VOTRE TÂCHE: Reprends sous forme de liste JSON de chaînes de texte les lignes des données, depuis celle qui contient « catalogue / barcode: US 898781 » jusqu'à la fin, les deux bouts compris. Mets une chaîne par ligne et laisse de côté les lignes vides.

Fiches de données:
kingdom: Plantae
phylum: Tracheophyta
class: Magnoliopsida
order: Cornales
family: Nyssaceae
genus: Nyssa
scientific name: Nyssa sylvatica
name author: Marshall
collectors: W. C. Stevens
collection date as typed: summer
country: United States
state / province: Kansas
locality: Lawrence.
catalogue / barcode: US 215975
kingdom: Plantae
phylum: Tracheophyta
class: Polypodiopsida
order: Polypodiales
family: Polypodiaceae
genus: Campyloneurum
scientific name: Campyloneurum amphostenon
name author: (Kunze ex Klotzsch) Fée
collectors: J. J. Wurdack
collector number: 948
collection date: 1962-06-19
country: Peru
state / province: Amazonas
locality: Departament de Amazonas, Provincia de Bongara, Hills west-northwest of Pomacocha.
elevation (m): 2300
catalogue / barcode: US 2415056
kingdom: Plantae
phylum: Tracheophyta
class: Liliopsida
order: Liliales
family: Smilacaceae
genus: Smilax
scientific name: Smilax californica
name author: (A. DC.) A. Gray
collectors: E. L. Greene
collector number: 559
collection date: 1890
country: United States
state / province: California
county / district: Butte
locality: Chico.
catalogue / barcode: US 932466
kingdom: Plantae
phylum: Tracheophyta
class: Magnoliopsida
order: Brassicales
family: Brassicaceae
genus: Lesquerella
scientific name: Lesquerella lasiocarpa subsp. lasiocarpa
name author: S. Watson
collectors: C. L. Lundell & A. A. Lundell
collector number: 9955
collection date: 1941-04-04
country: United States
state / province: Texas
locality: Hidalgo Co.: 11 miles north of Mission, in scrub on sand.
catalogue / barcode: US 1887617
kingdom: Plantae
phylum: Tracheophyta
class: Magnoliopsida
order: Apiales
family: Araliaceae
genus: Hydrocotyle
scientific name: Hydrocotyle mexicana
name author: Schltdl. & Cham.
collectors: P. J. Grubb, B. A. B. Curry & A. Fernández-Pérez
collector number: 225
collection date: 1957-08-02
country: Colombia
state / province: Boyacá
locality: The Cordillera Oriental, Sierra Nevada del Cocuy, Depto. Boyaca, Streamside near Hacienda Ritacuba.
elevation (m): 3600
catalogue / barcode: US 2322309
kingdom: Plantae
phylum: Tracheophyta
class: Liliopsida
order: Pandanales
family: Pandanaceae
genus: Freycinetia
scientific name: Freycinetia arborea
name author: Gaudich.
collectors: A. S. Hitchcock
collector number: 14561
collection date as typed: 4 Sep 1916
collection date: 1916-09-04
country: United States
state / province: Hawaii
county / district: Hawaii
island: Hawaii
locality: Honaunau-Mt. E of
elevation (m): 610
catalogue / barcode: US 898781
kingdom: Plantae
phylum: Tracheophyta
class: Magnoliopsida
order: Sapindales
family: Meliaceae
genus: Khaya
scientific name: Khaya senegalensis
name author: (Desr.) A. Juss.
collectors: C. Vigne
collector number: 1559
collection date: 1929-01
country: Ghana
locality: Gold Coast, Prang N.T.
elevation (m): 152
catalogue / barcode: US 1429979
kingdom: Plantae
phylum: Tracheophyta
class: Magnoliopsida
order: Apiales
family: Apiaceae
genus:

RÉPONSE:
[
  "catalogue / barcode: US 898781",
  "kingdom: Plantae",
  "phylum: Tracheophyta",
  "class: Magnoliopsida",
  "order: Sapindales",
  "family: Meliaceae",
  "genus: Khaya",
  "scientific name: Khaya senegalensis",
  "name author: (Desr.) A. Juss.",
  "collectors: C. Vigne",
  "collector number: 1559",
  "collection date: 1929-01",
  "country: Ghana",
  "locality: Gold Coast, Prang N.T.",
  "elevation (m): 152",
  "catalogue / barcode: US 1429979",
  "kingdom: Plantae",
  "phylum: Tracheophyta",
  "class: Magnoliopsida",
  "order: Apiales",
  "family: Apiaceae",
  "genus:"
]